Sunday, March 20, 2011

Summer of Code project suggestions

Here’s a list of projects I’d like to see implemented during this year’s Google Summer of Code. I’d be willing to mentor or co-mentor any of these projects.

Project: Build multiple Cabal packages in parallel

Many developers have multi-core machines but Cabal runs the build process in a single thread, only making use of one core. If the build process could be parallelized build times could be cut by perhaps a factor of 2-8, depending on the number of cores and opportunity of parallel execution available.

Task: Add support for building packages in parallel, via a set of command line flags (e.g. -j).

Sub-tasks:

  • Keep a queue of available build tasks and schedule the tasks on multiple threads, while respecting task dependencies. Cabal already has an idea of what needs to be built in which order so you don't need to start from scratch.
  • Adapt the program output (including logging) system so that parallel builds don't generate garbled output.

See the Cabal ticket for more information.

Project: Simpler support for isolated/sandboxed Cabal builds

cabal-dev and capri allow developers to build packages in their own sandboxes, using a separate package database for each. This allows for isolated builds and prevents breakages due e.g. package upgrades. Merging cabal-dev into Cabal allows us to share lots of code and makes the feature more accessible to developers.

For more information see the Cabal ticket.

Also have a look at how isolated build are supported in other language. You can for example look at Python's vitualenv package (and clones) for inspiration.

Project: Convert the text package to use UTF-8 internally

When the text package was created, early benchmarks showed that using UTF-16 as the internal representation for Unicode code points was the fastest. The package still uses UTF-16 internally.

**Data section:**
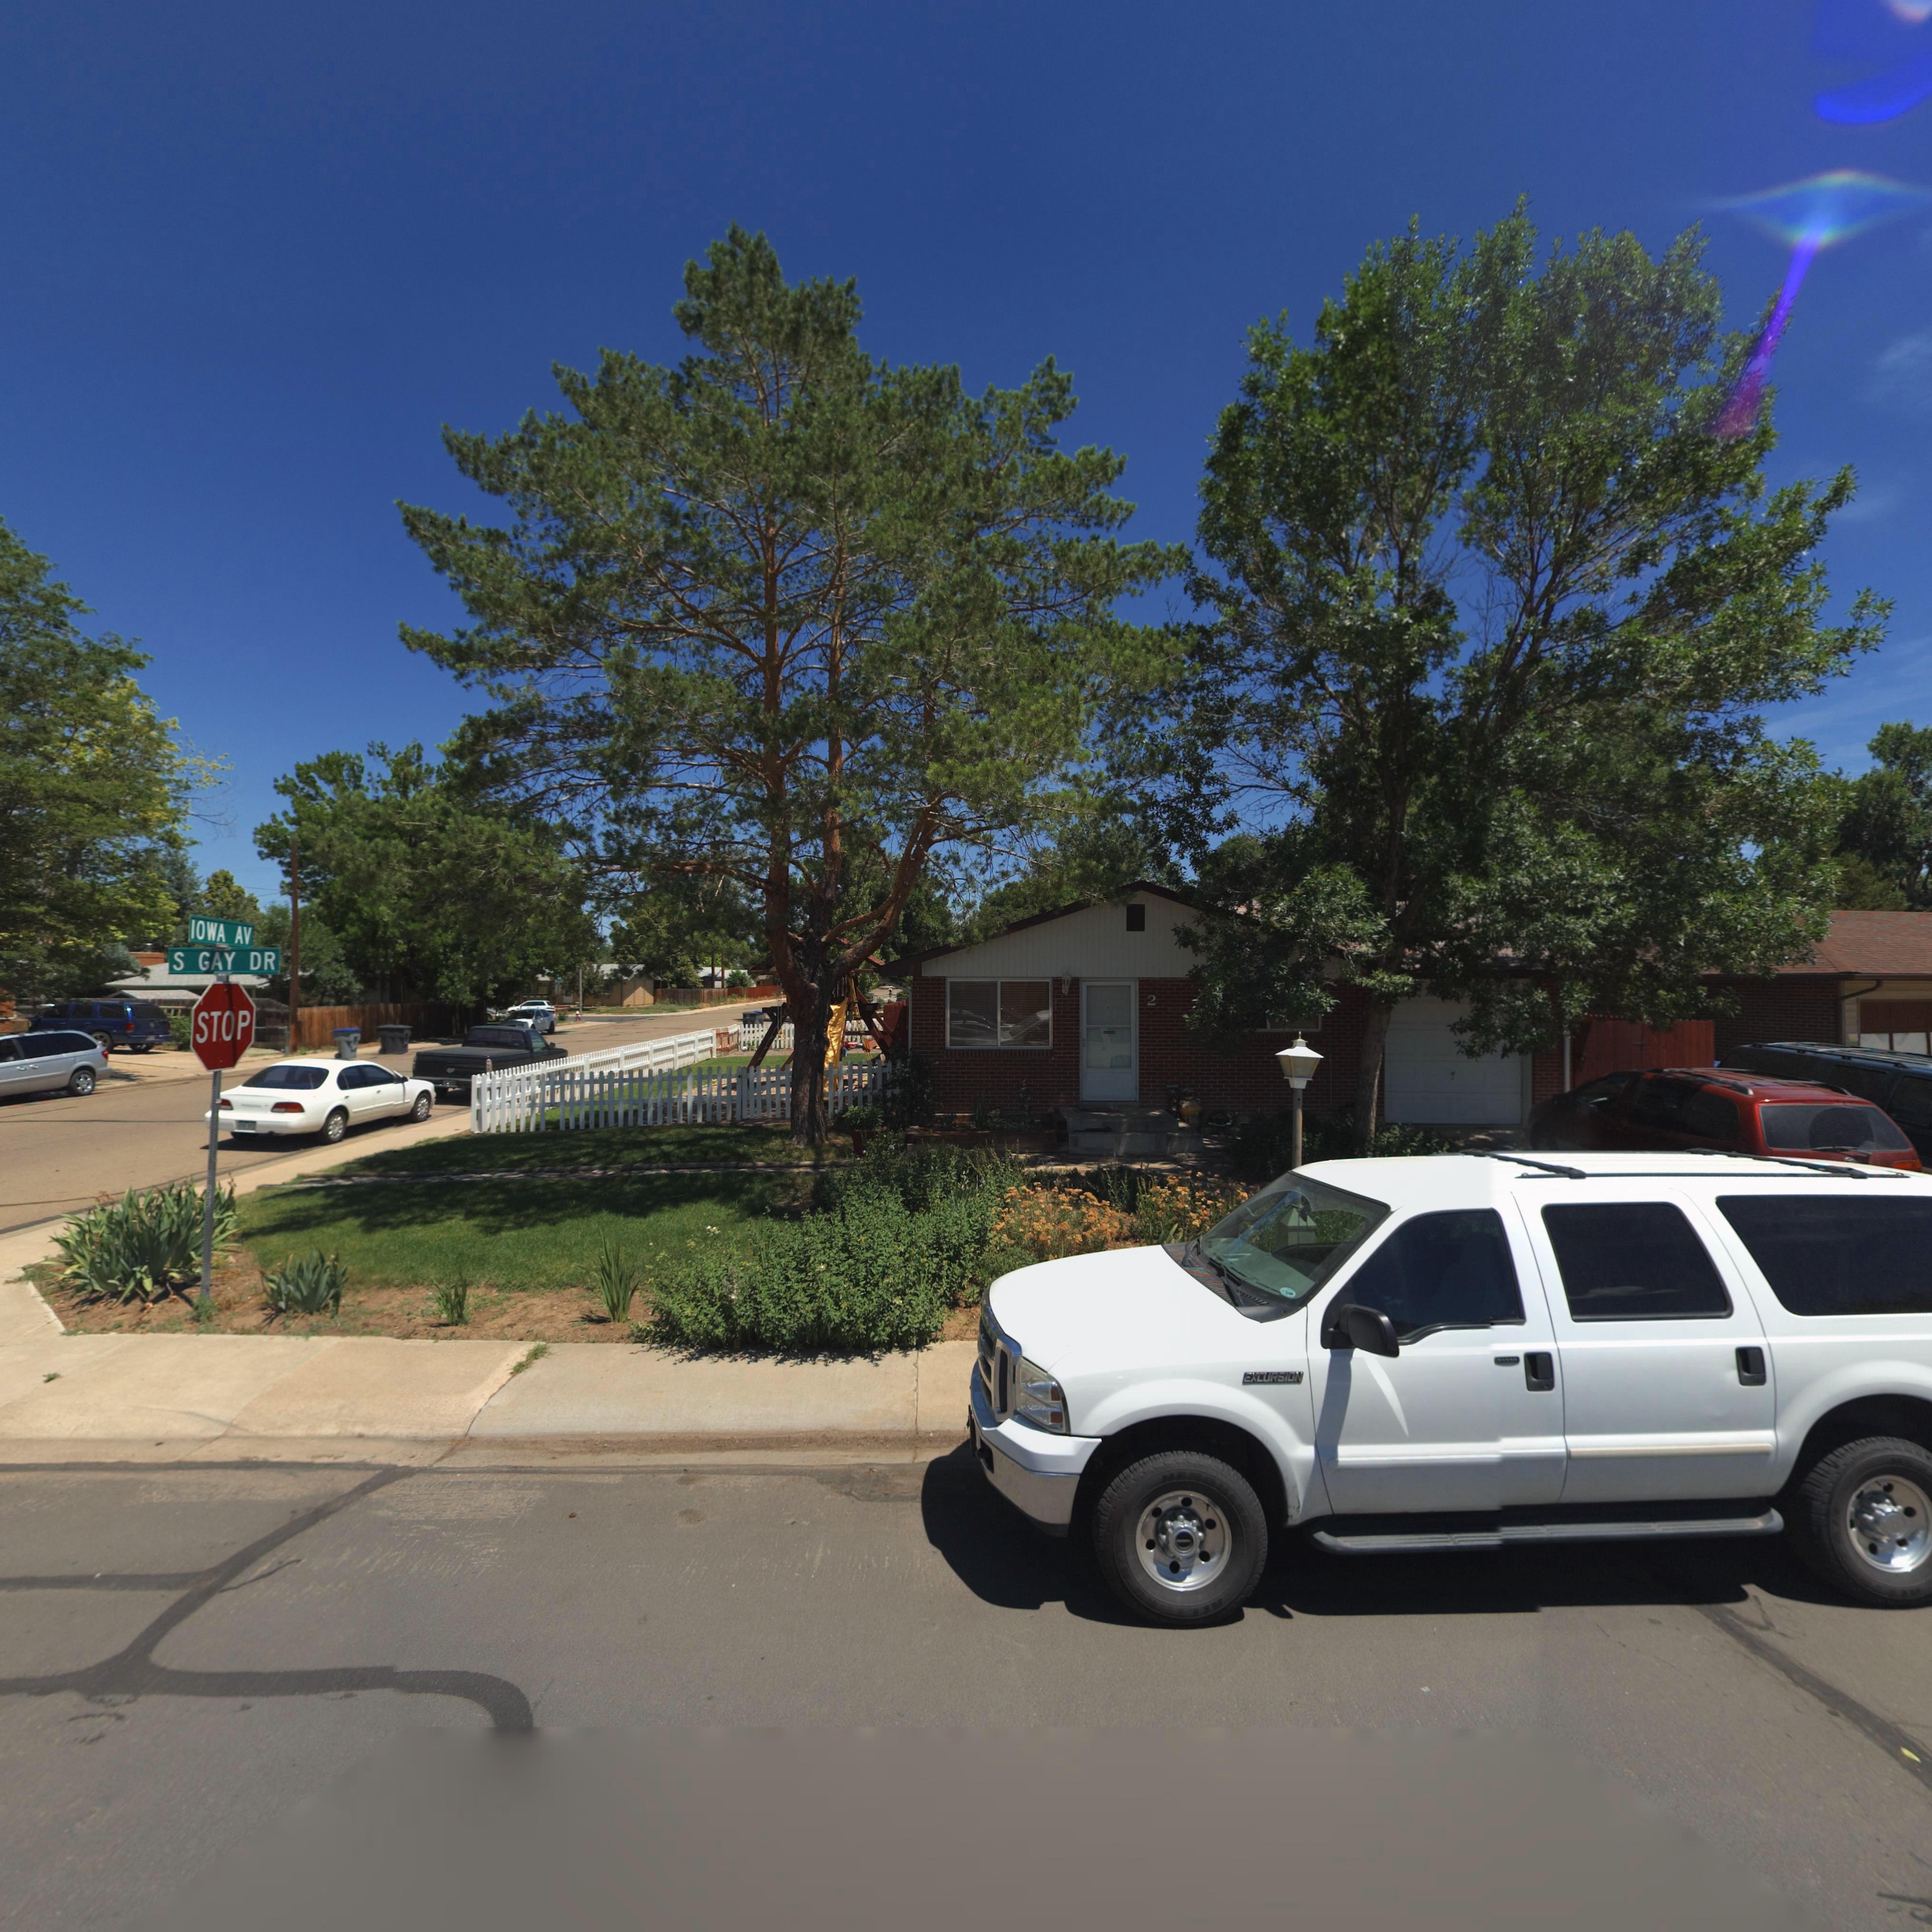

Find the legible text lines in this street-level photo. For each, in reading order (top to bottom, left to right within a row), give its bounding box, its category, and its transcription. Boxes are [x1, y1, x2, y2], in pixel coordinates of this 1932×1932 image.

**Given problem A:**
Answer these from the Summer of Code project suggestions:
(i) What example command line flag is given for building packages in parallel?
(ii) Which two tools let developers build packages in their own sandboxes?
(iii) What internal representation does the text package still use?
**Given problem B:**
Please explain, in one to three sentences, why the Summer of Code project suggestions propose merging cabal-dev into Cabal.
**Given problem C:**
Carry the Summer of Code project suggestions on from their last sentence.
The material isn't needed for anything here.

**Exercise response A:**
(i) -j
(ii) cabal-dev and capri
(iii) UTF-16

**Exercise response B:**
Merging cabal-dev into Cabal would let the two share a lot of code. It would also make sandboxed builds more accessible to developers.

**Exercise response C:**
The benchmarks might not have given a complete picture of the performance implications of using different internal encodings: all benchmarks were run on input data that used the same encoding as used internally, but most real world data uses UTF-8. If the benchmarks would also have taken the cost of decoding and encoding from and to UTF-8 the results might have been different. For example, encoding a Text value to a ByteString containing UTF-8 data can be a O(1) operation if the encoding used to represent the Text value is also UTF-8.

UTF-8 also uses less space for ASCII data, which is very common in documents as it's used heavily in markup. A smaller footprint means less memory usage in programs that hold on to many small text fragments (e.g. text analysis applications, such as machine learning).

Tasks:

  • Create a set of realistic benchmarks that will show the performance implications of using different internal encodings (i.e. UTF-16 and UTF-8), on real world data.
  • Convert a small part of the text package to use UTF-8 internally and validate that it's now faster on the above benchmarks.
  • Convert the whole package to use UTF-8 internally.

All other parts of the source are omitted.